Renie nodded. “Good idea. But you have already more than done your duty to us, and we're sorry it's brought you into so much danger. If you want to get back to the Library now . . .”
“Oh, I will, when I have helped as much as I can here. And my own small suffering has been more than worthwhile—I have seen enough new things to keep me writing and studying for years.” His look turned shrewd. “But I think I see disappointment in your face. Could it be I have offended you in some way, that you are tired of my company?”
“Oh, no! Of course not . . . !” Renie stammered.
“Then I suspect it is because you have things to discuss you do not feel comfortable speaking about in front of me.” The monk folded his hands in his lap. “I know that your group is unusual, and I could not help but notice that you spoke of your enemy as being other than ‘truly dead,' but instead as being ‘off the network.' ” Factum Quintus wrinkled his brow. “What sort of net might that be? I rather doubt you are talking about the cords we use to protect the books in the Library. What do the ancients say of the word?” He paused for a moment to recall. “Yes, I believe the citation is, ‘anything reticulated or decussated, at equal distances, with interstices between the intersections . . .' Hmmm. Unhelpful.” His homely face brightened. “A metaphorical meaning, perhaps? A network can mean a political faction, or even a sort of maze. Whatever the answer, clearly there are things here I do not understand . . . and perhaps cannot understand. But even if you wish to send me away, I would ask first to hear your ape companion's tale, as the Spire Forest is largely unexplored in our day, and I cannot help wondering if he has made any interesting discoveries.”
A strangely bitter smile curled along !Xabbu's baboon muzzle. “I have no objection to telling my story, although it brings me no happiness.”

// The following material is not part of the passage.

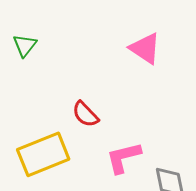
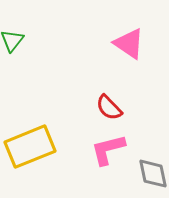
red semicircle: (85, 114) -> (109, 108), moved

“Go on,” Renie told her friend. Something about the monk's words or the way he said them had left her oddly troubled, and she wanted time to understand why.
“During the first hours, little happened,” !Xabbu began. “I climbed many of the towers, peered in at windows, but found nothing. It was not fast work—almost every time I had to climb back down to the level of the roofs after I had finished my search, so I could be sure I was not missing any of the towers in the dark. There are many! Perhaps a hundred, and each a different kind of challenge.

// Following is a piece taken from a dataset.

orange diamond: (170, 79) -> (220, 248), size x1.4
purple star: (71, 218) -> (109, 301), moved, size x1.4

“Late in the evening, as I was resting on a stone rainspout, partway up one of the larger towers, I heard voices. At first I thought they came from inside the tower. I listened carefully, thinking it might be the bandits we had already met or others like them, but I realized after a moment that the people speaking were above my head on the tower roof!
“I climbed cautiously until I found a place where I could hide behind an ornament on the roof corner and watch them. There were perhaps a dozen all together, mostly men, but I heard at least one woman's voice, and a few of the shapes were small enough to be children. They had built a fire right on the roof tiles, up against one of the chimneys, and seemed to be cooking dinner. They were even more shabby than the bandits we had met, their clothes and faces so dirty that the people themselves were hard to see even from a short distance away. Their speech, too, was unusual—I could understand much of it, but only by listening carefully. The words had strange shapes, and they pushed them together in strange ways.”
“Steeplejacks!” declared Factum Quintus with deep pleasure. “They are few—in fact, some believe that there are none left. They have lived atop the House so long that they are supposed to have become part bird. Did they have wings or beaks?”
“No, they are just people,” !Xabbu said. “And there are more than a few left, if I understood them correctly, since they seemed to speak of other families. But there are fewer of them now than when I found them,” he added sadly.